Я вижу все это, и мне больно, как бывало больно смотреть на то, что делалось в армии, на войне. Как было больно видеть то, что случилось с папой и племенем. Мне казалось, что я больше не вижу этого и нет повода переживать. Это бессмысленно. Все равно ничего не поделаешь.
— Я устал, — говорит он.
— Знаю, Пит, но разве я помогу тебе, если буду переживать вместе с тобой? Ты же знаешь, это бесполезно.
Пит уплывает вслед за полковником.
Оттуда же появляется Билли Биббит. Все они проходят чередой, чтобы попрощаться со мной. Билли где-то здесь рядом, не далее нескольких футов, но он такой маленький, что кажется в миле отсюда. Он смотрит в мою сторону, и лицо у него как у нищего, который просит гораздо больше, нежели ему могут дать. Рот открывает как кукла.
— Даже когда я делал п-п-предложение, и тут все испортил. Я сказал: «Милая, выходи за ме-ме-ме…» И она р-р-рассмеялась.

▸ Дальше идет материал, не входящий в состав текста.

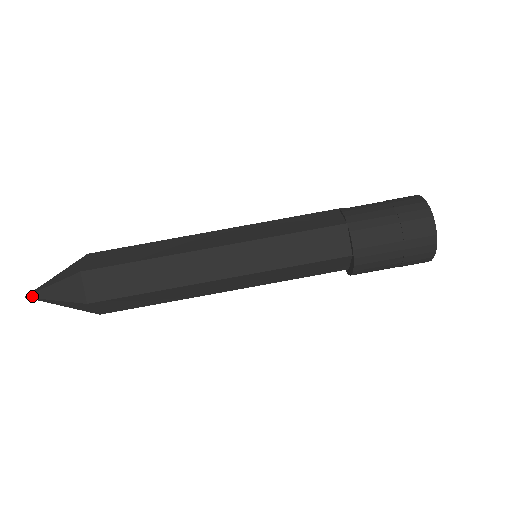
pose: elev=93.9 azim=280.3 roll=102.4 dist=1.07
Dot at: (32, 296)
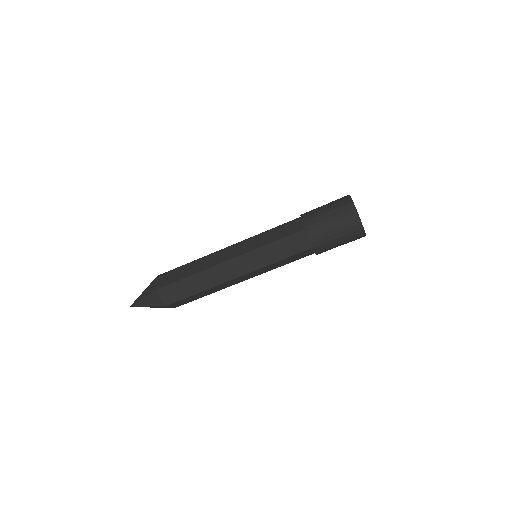
Dot at: occluded
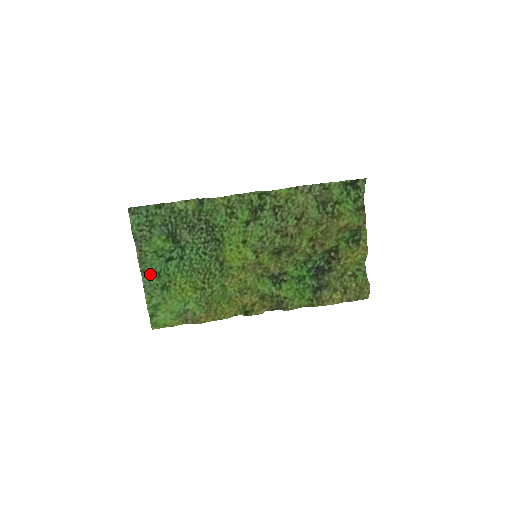
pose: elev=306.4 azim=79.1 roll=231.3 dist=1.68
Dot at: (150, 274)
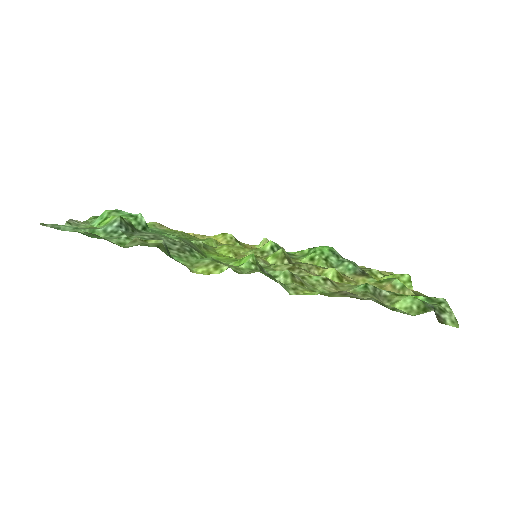
Dot at: occluded
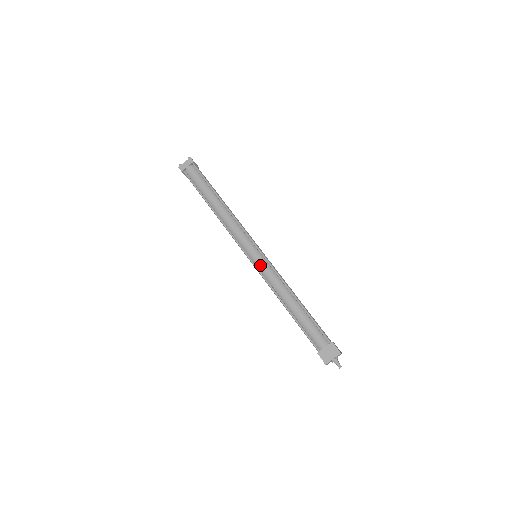
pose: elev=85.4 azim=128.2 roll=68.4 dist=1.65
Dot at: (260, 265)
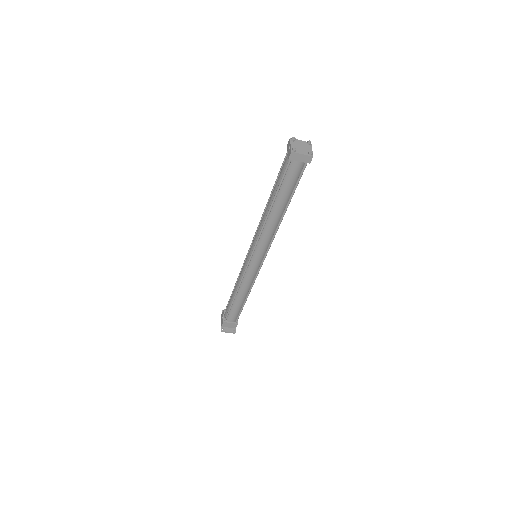
Dot at: (251, 270)
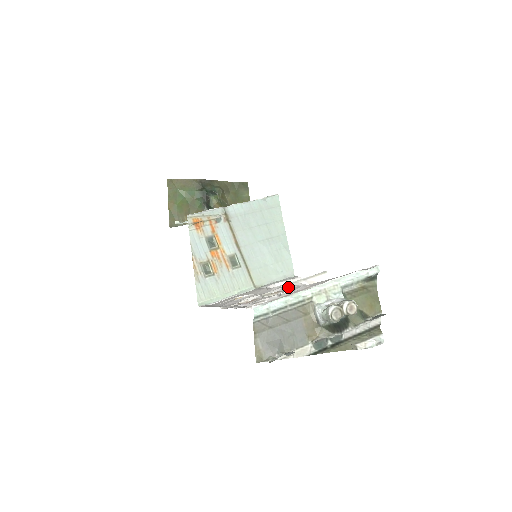
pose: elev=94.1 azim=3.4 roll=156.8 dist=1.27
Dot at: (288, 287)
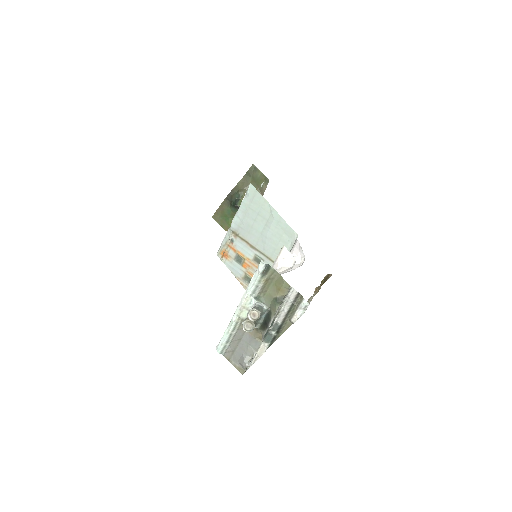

Голос сестры, но не вижу откуда:
— Ваша мать, Билли, рассказывала об этой девушке. Оказывается, по своему положению она была ниже вас. Что же в ней вас так напугало, Билли?
— Я был в-в-влюблен в нее.
И тебе, Билли, ничем не могу помочь. Ты и сам знаешь. Никто не поможет. Ты ведь понимаешь, что, как только человек идет кому-то на выручку, он сам полностью открывается. Все время надо быть начеку. Ты это знаешь, Билли. Да и другие знают. Чем я могу тебе помочь? Заикание не устраню. Не уберу шрамы от бритвы на твоих запястьях и ожоги от сигарет на твоих руках. Мать другую не дам. А что касается сестры, которая вот так ездит на тебе, тычет носом в твои слабости, унижает, превращая в ничто и выбивая из тебя последние остатки гордости, — с этим я тоже ничего не могу поделать. В Анцио мой товарищ был привязан к дереву в пятидесяти ярдах от меня, он просил пить, и я видел, как лицо его на солнце покрывается волдырями. Они думали, я полезу спасать его, и наверняка приготовились сделать из меня сито, поджидая в домике напротив.
Так что отодвинь лицо, Билли.
Они продолжают сменять друг друга.
И у каждого на лице будто табличка вроде тех, которые вешали себе на шею испанские, португальские и итальянские аккордеонисты на улицах Портленда, только на этих табличках написано не «Я слепой», а «Я устал» или «Я боюсь», или «Умираю от болезни печени», или «Я напичкан механизмами, и все меня обижают». Я могу прочесть все эта таблички, каким бы мелким ни был шрифт. И все они тоже могли бы прочитать таблички друг у друга, если бы захотели, но какой смысл? Лица проносятся в тумане, как конфетти.